I'm assuming 15-40 in the engine and hy-tran for the hydrostatic drive.
I read some ware 10qt in the engine and 36qt in the tractor can anyone confirm?
I'm also assuming the hydrostatic drive, hydraulics, use the same fluid reservoir? 
Does the rear axle share that oil as well or is it a separate sump with gear oil?


----------



## RC Wells (Dec 26, 2008)

Wait until you get your repair manual, then take a careful look at the charge pump circuit where it reaches the valves for forward and reverse. You do not want to be putting UTF in the transmission twice, and it will more than likely need to be drained.

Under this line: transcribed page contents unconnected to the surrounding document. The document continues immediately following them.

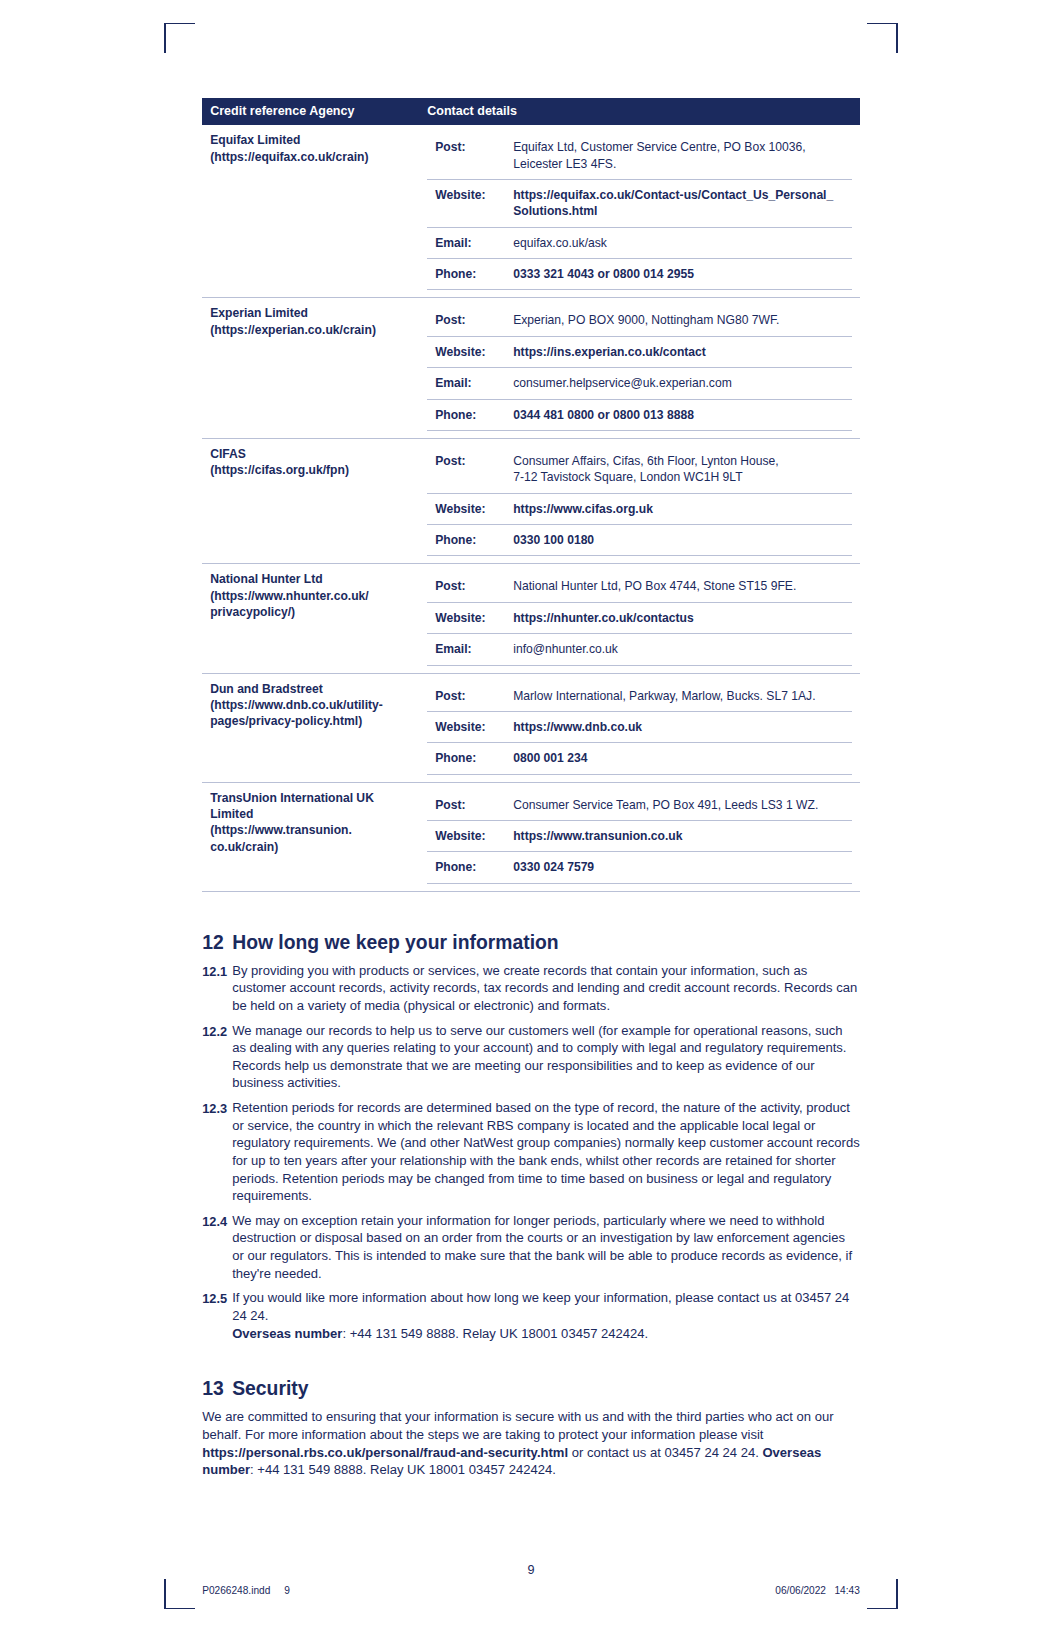| Credit reference Agency | Contact details |
| --- | --- |
| Equifax Limited (https://equifax.co.uk/crain) | / Post: / Equifax Ltd, Customer Service Centre, PO Box 10036, Leicester LE3 4FS. / / Website: / https://equifax.co.uk/Contact-us/Contact_Us_Personal_ Solutions.html / / Email: / equifax.co.uk/ask / / Phone: / 0333 321 4043 or 0800 014 2955 / |
| Experian Limited (https://experian.co.uk/crain) | / Post: / Experian, PO BOX 9000, Nottingham NG80 7WF. / / Website: / https://ins.experian.co.uk/contact / / Email: / consumer.helpservice@uk.experian.com / / Phone: / 0344 481 0800 or 0800 013 8888 / |
| CIFAS (https://cifas.org.uk/fpn) | / Post: / Consumer Affairs, Cifas, 6th Floor, Lynton House, 7-12 Tavistock Square, London WC1H 9LT / / Website: / https://www.cifas.org.uk / / Phone: / 0330 100 0180 / |
| National Hunter Ltd (https://www.nhunter.co.uk/ privacypolicy/) | / Post: / National Hunter Ltd, PO Box 4744, Stone ST15 9FE. / / Website: / https://nhunter.co.uk/contactus / / Email: / info@nhunter.co.uk / |
| Dun and Bradstreet (https://www.dnb.co.uk/utility-pages/privacy-policy.html) | / Post: / Marlow International, Parkway, Marlow, Bucks. SL7 1AJ. / / Website: / https://www.dnb.co.uk / / Phone: / 0800 001 234 / |
| TransUnion International UK Limited (https://www.transunion. co.uk/crain) | / Post: / Consumer Service Team, PO Box 491, Leeds LS3 1 WZ. / / Website: / https://www.transunion.co.uk / / Phone: / 0330 024 7579 / |
12 How long we keep your information
12.1
By providing you with products or services, we create records that contain your information, such as customer account records, activity records, tax records and lending and credit account records. Records can be held on a variety of media (physical or electronic) and formats.
12.2
We manage our records to help us to serve our customers well (for example for operational reasons, such as dealing with any queries relating to your account) and to comply with legal and regulatory requirements. Records help us demonstrate that we are meeting our responsibilities and to keep as evidence of our business activities.
12.3
Retention periods for records are determined based on the type of record, the nature of the activity, product or service, the country in which the relevant RBS company is located and the applicable local legal or regulatory requirements. We (and other NatWest group companies) normally keep customer account records for up to ten years after your relationship with the bank ends, whilst other records are retained for shorter periods. Retention periods may be changed from time to time based on business or legal and regulatory requirements.
12.4
We may on exception retain your information for longer periods, particularly where we need to withhold destruction or disposal based on an order from the courts or an investigation by law enforcement agencies or our regulators. This is intended to make sure that the bank will be able to produce records as evidence, if they're needed.
12.5
If you would like more information about how long we keep your information, please contact us at 03457 24 24 24.
Overseas number: +44 131 549 8888. Relay UK 18001 03457 242424.
13 Security
We are committed to ensuring that your information is secure with us and with the third parties who act on our behalf. For more information about the steps we are taking to protect your information please visit https://personal.rbs.co.uk/personal/fraud-and-security.html or contact us at 03457 24 24 24. Overseas number: +44 131 549 8888. Relay UK 18001 03457 242424.
9
P0266248.indd 9
06/06/2022 14:43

Carefully inspect the pipe that snakes along the inside of the transmission, and the condition of the seals and valves used to switch directions. The charge pump can fail and the forward/reverse valve (and switch lever) just freezes. Pipe cracks frequently, same story. O rings break and valves get stuck. Hoses crack, fittings leak, and the list goes on. A lot of detailed inspection will be required. Old contaminated oil fouls up the works, and major rebuilding is in order. 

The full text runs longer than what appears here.